Parameter Type Default Description
dorado_summary character/data.frame required Path to Dorado summary file. Must contain: read_id, filename, poly_tail_length, poly_tail_start, poly_tail_end
pod5_dir character required Path to directory containing POD5 files
num_cores integer 1 Number of CPU cores for parallel processing
qc logical TRUE Apply quality control filtering (see below)
save_dir character required Output directory for results files
prefix character "" Optional prefix for output filenames (e.g., "experiment1_")
part_size integer 40000 Maximum reads per processing chunk (reduce if memory limited)
cleanup logical FALSE Remove intermediate files after completion

Quality control (qc = TRUE)

When qc = TRUE, the pipeline applies the following filters before signal analysis:

  • Reads with poly_tail_start = 0 are classified as BAC (bad coordinates) and excluded from signal processing
  • Reads with poly_tail_length < 10 are classified as IRL (insufficient read length)
  • Unmapped reads (no contig assignment) are classified as UNM

These reads are still included in the output read_classes table but are marked as unclassified.
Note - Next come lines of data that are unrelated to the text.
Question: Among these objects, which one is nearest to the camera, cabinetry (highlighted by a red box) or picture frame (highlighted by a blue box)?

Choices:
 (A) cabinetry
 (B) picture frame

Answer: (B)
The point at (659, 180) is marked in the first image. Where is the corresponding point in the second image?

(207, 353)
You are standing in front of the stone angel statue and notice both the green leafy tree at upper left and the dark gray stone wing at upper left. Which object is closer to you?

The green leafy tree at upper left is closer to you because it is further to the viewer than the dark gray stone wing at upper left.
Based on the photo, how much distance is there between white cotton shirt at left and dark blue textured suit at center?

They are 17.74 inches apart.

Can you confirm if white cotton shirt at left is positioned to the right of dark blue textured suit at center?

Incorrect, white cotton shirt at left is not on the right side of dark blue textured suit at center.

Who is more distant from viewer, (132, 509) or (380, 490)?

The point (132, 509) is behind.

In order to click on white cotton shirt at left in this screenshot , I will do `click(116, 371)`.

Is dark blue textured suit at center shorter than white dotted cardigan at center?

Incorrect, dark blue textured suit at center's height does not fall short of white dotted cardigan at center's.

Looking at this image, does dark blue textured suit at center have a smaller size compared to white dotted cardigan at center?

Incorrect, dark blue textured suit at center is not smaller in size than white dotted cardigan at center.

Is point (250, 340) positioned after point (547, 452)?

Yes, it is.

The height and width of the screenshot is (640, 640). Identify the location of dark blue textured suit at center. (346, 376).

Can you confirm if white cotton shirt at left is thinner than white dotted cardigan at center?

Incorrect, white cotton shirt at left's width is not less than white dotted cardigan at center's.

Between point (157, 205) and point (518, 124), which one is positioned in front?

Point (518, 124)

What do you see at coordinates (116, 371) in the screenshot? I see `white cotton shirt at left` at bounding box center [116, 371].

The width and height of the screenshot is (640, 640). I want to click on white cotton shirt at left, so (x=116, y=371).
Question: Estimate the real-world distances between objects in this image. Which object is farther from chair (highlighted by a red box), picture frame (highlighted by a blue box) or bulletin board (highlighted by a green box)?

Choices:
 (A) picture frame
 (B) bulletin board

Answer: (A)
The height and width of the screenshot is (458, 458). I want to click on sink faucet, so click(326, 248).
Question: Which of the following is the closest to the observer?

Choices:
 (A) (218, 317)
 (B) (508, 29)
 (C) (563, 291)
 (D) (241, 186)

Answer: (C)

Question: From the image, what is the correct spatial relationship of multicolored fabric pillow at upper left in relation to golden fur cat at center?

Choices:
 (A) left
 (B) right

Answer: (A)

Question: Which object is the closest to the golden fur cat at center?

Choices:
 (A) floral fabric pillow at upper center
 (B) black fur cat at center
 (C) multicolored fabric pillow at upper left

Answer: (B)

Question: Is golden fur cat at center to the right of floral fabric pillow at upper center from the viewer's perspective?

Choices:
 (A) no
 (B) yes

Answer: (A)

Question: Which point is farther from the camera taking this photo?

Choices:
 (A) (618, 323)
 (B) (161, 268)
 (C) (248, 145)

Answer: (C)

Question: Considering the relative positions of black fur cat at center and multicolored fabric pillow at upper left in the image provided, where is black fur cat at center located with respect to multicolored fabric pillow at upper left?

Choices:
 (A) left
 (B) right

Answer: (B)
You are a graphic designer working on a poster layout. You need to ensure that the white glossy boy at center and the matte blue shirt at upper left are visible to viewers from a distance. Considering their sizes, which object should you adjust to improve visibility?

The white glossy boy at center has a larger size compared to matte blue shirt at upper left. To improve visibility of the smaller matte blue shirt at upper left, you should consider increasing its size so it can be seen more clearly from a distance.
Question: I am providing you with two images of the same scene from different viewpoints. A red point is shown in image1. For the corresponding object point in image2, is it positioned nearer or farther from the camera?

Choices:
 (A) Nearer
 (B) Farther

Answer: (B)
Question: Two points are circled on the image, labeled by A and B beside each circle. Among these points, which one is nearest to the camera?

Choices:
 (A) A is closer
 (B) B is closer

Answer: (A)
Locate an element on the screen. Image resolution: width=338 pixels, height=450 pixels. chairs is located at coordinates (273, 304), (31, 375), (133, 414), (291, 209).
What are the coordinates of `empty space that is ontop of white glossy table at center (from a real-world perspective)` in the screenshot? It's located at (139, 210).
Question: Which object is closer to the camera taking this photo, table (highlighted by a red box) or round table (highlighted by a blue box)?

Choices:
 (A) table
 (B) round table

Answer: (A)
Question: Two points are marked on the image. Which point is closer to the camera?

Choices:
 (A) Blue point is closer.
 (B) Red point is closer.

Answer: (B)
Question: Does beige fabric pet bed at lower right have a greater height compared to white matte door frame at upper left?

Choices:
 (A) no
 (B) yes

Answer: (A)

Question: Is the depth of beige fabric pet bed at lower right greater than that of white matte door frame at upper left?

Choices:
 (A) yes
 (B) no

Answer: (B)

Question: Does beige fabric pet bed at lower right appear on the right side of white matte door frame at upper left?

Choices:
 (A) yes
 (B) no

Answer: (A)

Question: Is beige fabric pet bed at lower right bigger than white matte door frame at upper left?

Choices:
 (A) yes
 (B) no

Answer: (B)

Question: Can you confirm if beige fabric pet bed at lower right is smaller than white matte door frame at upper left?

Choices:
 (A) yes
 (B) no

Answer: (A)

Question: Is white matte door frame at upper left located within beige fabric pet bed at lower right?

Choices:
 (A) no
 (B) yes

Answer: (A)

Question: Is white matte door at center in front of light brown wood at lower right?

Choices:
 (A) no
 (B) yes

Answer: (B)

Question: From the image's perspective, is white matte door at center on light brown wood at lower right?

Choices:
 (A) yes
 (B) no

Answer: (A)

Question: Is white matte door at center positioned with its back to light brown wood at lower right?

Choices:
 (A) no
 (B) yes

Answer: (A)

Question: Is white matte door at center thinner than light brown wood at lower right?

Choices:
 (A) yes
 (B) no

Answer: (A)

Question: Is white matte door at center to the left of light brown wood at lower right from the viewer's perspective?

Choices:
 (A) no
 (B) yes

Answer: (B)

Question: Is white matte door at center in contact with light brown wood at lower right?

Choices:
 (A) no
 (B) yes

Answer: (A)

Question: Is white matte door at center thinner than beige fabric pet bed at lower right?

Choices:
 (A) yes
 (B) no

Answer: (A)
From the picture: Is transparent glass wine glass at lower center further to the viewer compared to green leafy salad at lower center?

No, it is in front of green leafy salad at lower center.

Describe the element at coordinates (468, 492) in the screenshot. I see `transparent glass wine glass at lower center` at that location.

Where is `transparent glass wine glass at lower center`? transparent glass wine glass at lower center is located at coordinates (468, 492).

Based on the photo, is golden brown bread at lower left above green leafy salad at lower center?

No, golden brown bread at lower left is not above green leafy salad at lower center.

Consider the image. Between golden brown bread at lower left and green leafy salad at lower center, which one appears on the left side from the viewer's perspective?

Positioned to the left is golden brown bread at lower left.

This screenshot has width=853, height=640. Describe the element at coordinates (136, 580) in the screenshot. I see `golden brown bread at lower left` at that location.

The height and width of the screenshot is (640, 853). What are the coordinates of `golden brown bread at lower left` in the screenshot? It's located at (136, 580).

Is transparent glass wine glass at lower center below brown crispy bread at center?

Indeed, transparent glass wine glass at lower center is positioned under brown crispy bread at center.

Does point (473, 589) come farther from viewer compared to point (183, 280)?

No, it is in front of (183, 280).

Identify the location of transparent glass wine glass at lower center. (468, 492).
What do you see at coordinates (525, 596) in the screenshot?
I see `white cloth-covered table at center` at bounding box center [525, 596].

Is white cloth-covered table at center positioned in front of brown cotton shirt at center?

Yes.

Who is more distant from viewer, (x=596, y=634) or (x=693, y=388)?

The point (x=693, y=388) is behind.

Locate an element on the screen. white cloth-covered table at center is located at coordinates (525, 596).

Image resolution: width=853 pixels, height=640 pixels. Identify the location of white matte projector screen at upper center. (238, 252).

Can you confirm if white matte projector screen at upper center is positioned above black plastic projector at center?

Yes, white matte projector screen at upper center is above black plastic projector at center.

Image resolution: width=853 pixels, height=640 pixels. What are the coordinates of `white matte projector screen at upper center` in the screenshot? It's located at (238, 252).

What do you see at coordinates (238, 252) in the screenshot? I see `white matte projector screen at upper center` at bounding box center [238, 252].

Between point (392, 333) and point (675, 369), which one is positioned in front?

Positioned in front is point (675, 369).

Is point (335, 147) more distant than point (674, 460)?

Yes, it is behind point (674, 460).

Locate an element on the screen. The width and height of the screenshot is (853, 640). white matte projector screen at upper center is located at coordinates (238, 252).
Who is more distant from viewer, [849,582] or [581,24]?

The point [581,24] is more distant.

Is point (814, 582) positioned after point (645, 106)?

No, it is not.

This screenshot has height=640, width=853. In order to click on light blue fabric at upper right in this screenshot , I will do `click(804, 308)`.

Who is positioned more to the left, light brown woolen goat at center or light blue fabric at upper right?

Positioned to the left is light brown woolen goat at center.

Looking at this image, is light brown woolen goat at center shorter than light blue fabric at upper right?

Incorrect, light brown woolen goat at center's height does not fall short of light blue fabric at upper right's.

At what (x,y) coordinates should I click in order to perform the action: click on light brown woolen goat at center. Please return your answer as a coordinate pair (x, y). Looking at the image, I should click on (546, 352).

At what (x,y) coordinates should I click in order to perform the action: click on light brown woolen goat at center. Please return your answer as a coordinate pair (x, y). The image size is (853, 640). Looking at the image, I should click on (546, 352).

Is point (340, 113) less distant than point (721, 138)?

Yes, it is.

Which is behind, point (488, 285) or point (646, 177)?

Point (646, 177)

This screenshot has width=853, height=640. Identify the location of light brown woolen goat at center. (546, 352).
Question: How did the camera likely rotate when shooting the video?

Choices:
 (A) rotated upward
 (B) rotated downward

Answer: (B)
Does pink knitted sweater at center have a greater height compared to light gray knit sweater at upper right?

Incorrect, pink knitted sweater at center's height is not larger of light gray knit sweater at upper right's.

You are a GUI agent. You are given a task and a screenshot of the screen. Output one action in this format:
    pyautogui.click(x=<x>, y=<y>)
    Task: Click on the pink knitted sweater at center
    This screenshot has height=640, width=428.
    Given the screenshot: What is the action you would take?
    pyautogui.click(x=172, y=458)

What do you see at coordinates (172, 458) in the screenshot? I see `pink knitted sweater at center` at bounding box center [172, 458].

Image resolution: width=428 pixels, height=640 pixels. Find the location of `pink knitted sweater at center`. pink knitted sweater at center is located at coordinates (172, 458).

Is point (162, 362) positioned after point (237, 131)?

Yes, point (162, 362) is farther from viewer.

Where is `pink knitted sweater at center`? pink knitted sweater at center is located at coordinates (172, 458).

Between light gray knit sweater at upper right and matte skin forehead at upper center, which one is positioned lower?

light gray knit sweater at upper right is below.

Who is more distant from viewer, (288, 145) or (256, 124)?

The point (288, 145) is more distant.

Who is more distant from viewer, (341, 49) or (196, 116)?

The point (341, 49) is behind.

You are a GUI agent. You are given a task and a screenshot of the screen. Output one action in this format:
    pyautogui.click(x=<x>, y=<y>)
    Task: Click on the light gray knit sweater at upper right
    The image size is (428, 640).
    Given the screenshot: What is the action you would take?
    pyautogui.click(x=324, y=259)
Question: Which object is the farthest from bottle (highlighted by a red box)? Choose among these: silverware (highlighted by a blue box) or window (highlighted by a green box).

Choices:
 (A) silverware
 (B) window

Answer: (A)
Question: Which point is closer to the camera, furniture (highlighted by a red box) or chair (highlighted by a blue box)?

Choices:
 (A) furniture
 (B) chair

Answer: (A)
Generating the Dorado summary file

The Dorado summary file is produced by running dorado summary on your aligned BAM file:

dorado summary aligned_reads.bam > dorado_summary.txt

The summary must include poly(A) tail estimates. Ensure that Dorado was run with --estimate-poly-a during basecalling.

Pipeline steps

The pipeline executes the following steps in order:

  1. Input validation (preprocess_inputs()): Validates file paths, checks required columns, verifies POD5 directory structure
  2. Summary processing (process_dorado_summary()): Reads and standardizes the Dorado summary file
  3. Quality filtering (filter_dorado_summary()): Applies QC filters and assigns preliminary classifications
  4. Signal extraction (extract_tails_from_pod5()): Extracts raw poly(A) tail signals from POD5 files via the Python pod5 module
  5. Feature engineering (create_tail_features_list_dorado()): Computes pseudomoves, signal statistics, and identifies candidate modification positions
  6. Segmentation (create_tail_chunk_list_dorado()): Splits tail signals into 100-point segments centered on candidate positions
  7. GAF creation (process_dorado_signal_files()): Converts segments to Gramian Angular Fields (GASF + GADF two-channel images)
  8. CNN classification (predict_gaf_classes()): Applies the trained convolutional neural network to classify each segment as A, C, G, or U
  9. Output creation (create_outputs_dorado()): Aggregates per-segment predictions into per-read classifications and produces final output tables

Output files

Two tab-separated files are saved in save_dir:

  • {prefix}read_classes.txt — one row per read
  • {prefix}nonadenosine_residues.txt — one row per detected non-A residue (decorated reads only)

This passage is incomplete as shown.